FOLHA DE SP - 14/11
Imaginei-me chegando ao balcão, depositando o potinho vazio e dizendo: 'Olha, não são vocês, sou eu'
ÉRAMOS EU, um potinho de plástico e a Bruna Surfistinha -"Se precisar de estímulo, tem umas revistas naquela gaveta" haviam sido as últimas palavras da funcionária do laboratório antes de me abandonar à solidão das quatro paredes beges. Eu estava ali para realizar um espermograma, exame a que, após alguns meses de infrutíferas investidas fecundatórias, resolvi submeter-me -embora "submeter" não seja o verbo mais adequado se pensarmos que a responsabilidade pela "coleta do material" recaía, única e literalmente, em minhas mãos.
Woody Allen disse certa vez que não deveríamos nos envergonhar da masturbação, afinal, trata-se de sexo com a pessoa que você mais ama. Ok, talvez num domingo chuvoso, no recesso do lar, entre um brownie e um seriado de TV; mas no 11º andar de um edifício na rua Itapeva, constrangido pelo cheiro de álcool, pelo bip das senhas no painel, insistindo em me lembrar das 15 pessoas que, do lado de lá da diáfana porta de fórnica, ops, de fórmica, sabiam muito bem o que eu estava prestes a fazer (discrição claramente não havia sido a prioridade da mocinha ao urrar "Sr. Antonio, espermograma!!!"), a coisa fica um pouco diferente.
Não sei se foi o cheiro de álcool, as pessoas lá fora, a obrigação de cumprir com o dever, mas assim que tranquei a porta me veio aquela dúvida que um homem jamais deve deixar brotar diante do sexo, seja com uma pessoa, com várias ou com nenhuma: e se eu não conseguir? E se for incapaz de -hum, hum- performar a coleta? Seria a mais humilhante de todas as brochadas, uma inédita brochada solitária, diante da qual eu poderia dizer, sem mentir: isso nunca me aconteceu antes!

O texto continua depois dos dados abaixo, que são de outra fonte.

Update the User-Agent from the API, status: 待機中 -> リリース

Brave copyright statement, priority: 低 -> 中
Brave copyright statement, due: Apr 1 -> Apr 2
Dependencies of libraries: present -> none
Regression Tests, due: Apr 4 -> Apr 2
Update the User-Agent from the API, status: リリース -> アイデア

Imaginei-me chegando ao balcão, depositando o potinho vazio -transbordante de fracasso- e dizendo: "Olha, não são vocês, sou eu. Tô um pouco nervoso. Será que não dava pra eu ler umas Caras velhas antes? Tomar um cafezinho? Quem sabe se eu começar por um hemograma básico, sei lá, um colesterol e triglicérides, depois passar pra uma ressonância -aquele escurinho, aquele ronronar...- e só então formos aos finalmentes, hein?".
Estava prestes a aceitar a derrota quando, do fundo de minha acuada masculinidade, uma voz ecoou. Era a voz de Van Damme, o Grande Dragão Branco: "Retroceder, nunca; render-se, jamais!". Ele estava certo. Eu não podia me deixar vencer pelo medo. Eu fora até ali por uma razão clara: pelo filho que pretendo ter. Para saber se está tudo bem comigo (ou, deveria dizer, com eles?) antes de gastar um ano em malogradas -embora nada sofridas- tentativas. Falhar, naquele instante, não seria um ato de fraqueza, mas de egoísmo: um desrespeito com o futuro, uma afronta à minha missão biológica. E foi este sentimento cívico, este ancestral chamado da natureza que me trouxe de volta a confiança, fez o coração pulsar o sangue em minhas veias e... Bom, vamos parar por aqui. Certas intimidades, melhor ficarem entre as quatro paredes beges, entre mim, o potinho de plástico e a Bruna Surfistinha -que, sem nem suspeitar, no 11º andar da rua Itapeva, no fundo de uma gaveta, vem ajudando a povoar este Brasil varonil. Com licença -e desculpe qualquer coisa.